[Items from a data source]
================

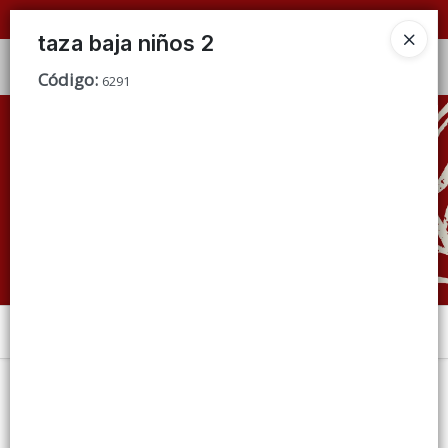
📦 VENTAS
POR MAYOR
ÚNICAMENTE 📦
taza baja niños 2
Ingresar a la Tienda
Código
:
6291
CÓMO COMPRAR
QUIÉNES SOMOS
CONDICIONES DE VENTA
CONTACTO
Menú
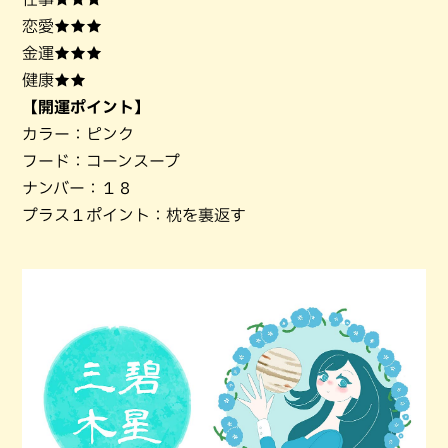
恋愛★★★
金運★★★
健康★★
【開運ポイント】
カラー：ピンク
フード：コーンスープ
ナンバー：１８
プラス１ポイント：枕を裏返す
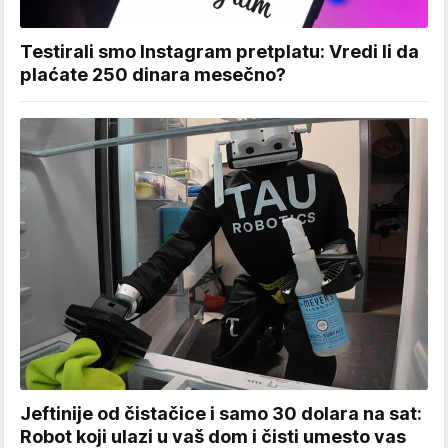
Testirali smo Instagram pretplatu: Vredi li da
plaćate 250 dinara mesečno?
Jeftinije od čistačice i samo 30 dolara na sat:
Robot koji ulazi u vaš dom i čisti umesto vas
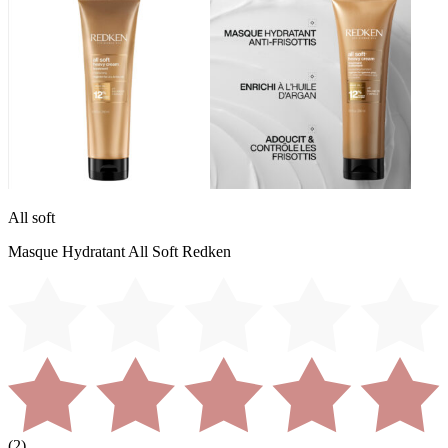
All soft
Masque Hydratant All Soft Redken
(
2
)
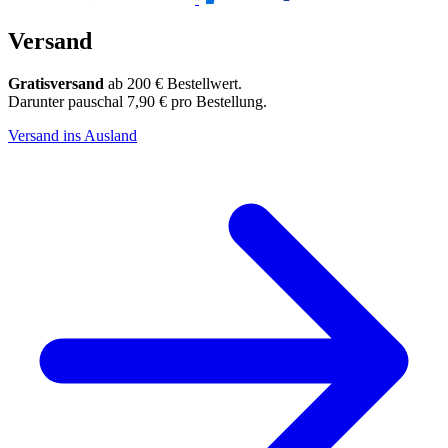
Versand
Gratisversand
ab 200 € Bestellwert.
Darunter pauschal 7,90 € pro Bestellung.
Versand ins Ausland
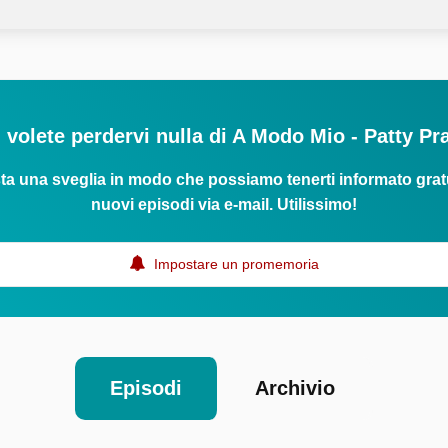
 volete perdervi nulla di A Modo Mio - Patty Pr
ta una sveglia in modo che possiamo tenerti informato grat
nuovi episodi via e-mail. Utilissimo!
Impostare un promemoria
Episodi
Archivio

================

EXERCISE OBJECTIVE
Could you write out the listing again with "Gratisversand" swapped for "Kostenloser Versand" and everything else left as it is, omitting the pictures?

ANSWER SECTION
📦 VENTAS
POR MAYOR
ÚNICAMENTE 📦
taza baja niños 2
Ingresar a la Tienda
Código
:
6291
CÓMO COMPRAR
QUIÉNES SOMOS
CONDICIONES DE VENTA
CONTACTO
Menú
恋愛★★★
金運★★★
健康★★
【開運ポイント】
カラー：ピンク
フード：コーンスープ
ナンバー：１８
プラス１ポイント：枕を裏返す
Testirali smo Instagram pretplatu: Vredi li da
plaćate 250 dinara mesečno?
Jeftinije od čistačice i samo 30 dolara na sat:
Robot koji ulazi u vaš dom i čisti umesto vas
All soft
Masque Hydratant All Soft Redken
(
2
)
Versand
Kostenloser Versand
ab 200 € Bestellwert.
Darunter pauschal 7,90 € pro Bestellung.
Versand ins Ausland
 volete perdervi nulla di A Modo Mio - Patty Pr
ta una sveglia in modo che possiamo tenerti informato grat
nuovi episodi via e-mail. Utilissimo!
Impostare un promemoria
Episodi
Archivio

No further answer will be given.